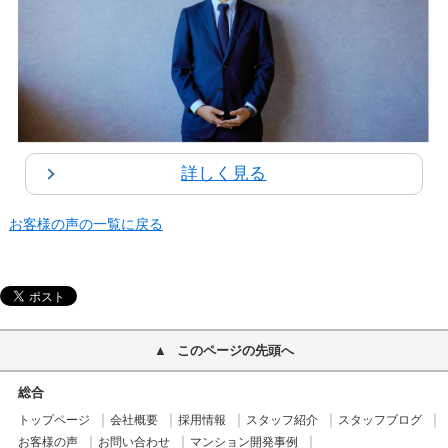
詳しく見る
お客様の声の一覧に戻る
このページの先頭へ
総合
トップページ
会社概要
採用情報
スタッフ紹介
スタッフブログ
お客様の声
お問い合わせ
マンション開発事例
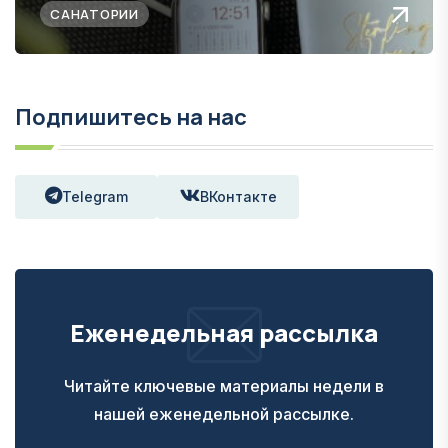
САНАТОРИИ
Подпишитесь на нас
Telegram
ВКонтакте
Еженедельная рассылка
Читайте ключевые материалы недели в
нашей еженедельной рассылке.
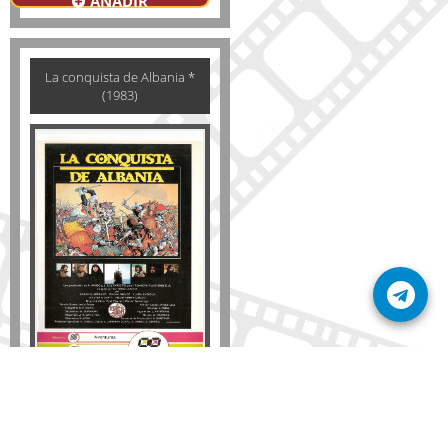
AÑADIR
La conquista de Albania *
(1983)
Formato
DVD
VHS
Detalles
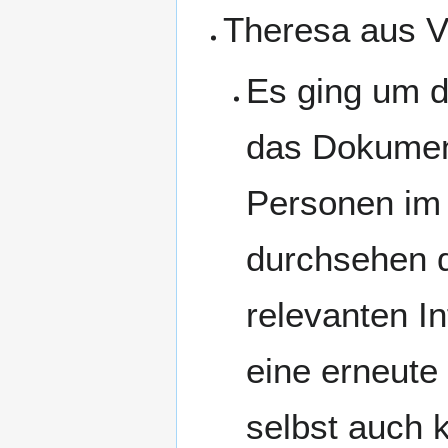
Theresa aus V
Es ging um d
das Dokumen
Personen im 
durchsehen d
relevanten I
eine erneute
selbst auch 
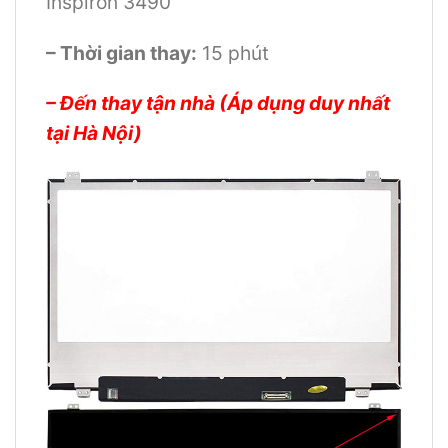
Inspiron 3490
– Thời gian thay:
15 phút
– Đến thay tận nhà (Áp dụng duy nhất
tại Hà Nội)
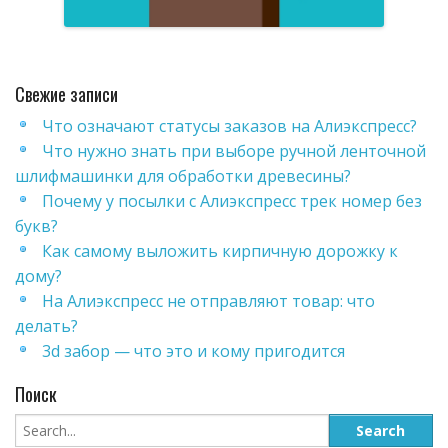
Свежие записи
Что означают статусы заказов на Алиэкспресс?
Что нужно знать при выборе ручной ленточной
шлифмашинки для обработки древесины?
Почему у посылки с Алиэкспресс трек номер без
букв?
Как самому выложить кирпичную дорожку к
дому?
На Алиэкспресс не отправляют товар: что
делать?
3d забор — что это и кому пригодится
Поиск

WHAT TO WORK ON. Where the line containing "Что означают статусы заказов на Алиэкспресс?" appears in the records above, begin there and print every line through the last, exactly and with nothing else.

EXERCISE RESPONSE.
Что означают статусы заказов на Алиэкспресс?
Что нужно знать при выборе ручной ленточной
шлифмашинки для обработки древесины?
Почему у посылки с Алиэкспресс трек номер без
букв?
Как самому выложить кирпичную дорожку к
дому?
На Алиэкспресс не отправляют товар: что
делать?
3d забор — что это и кому пригодится
Поиск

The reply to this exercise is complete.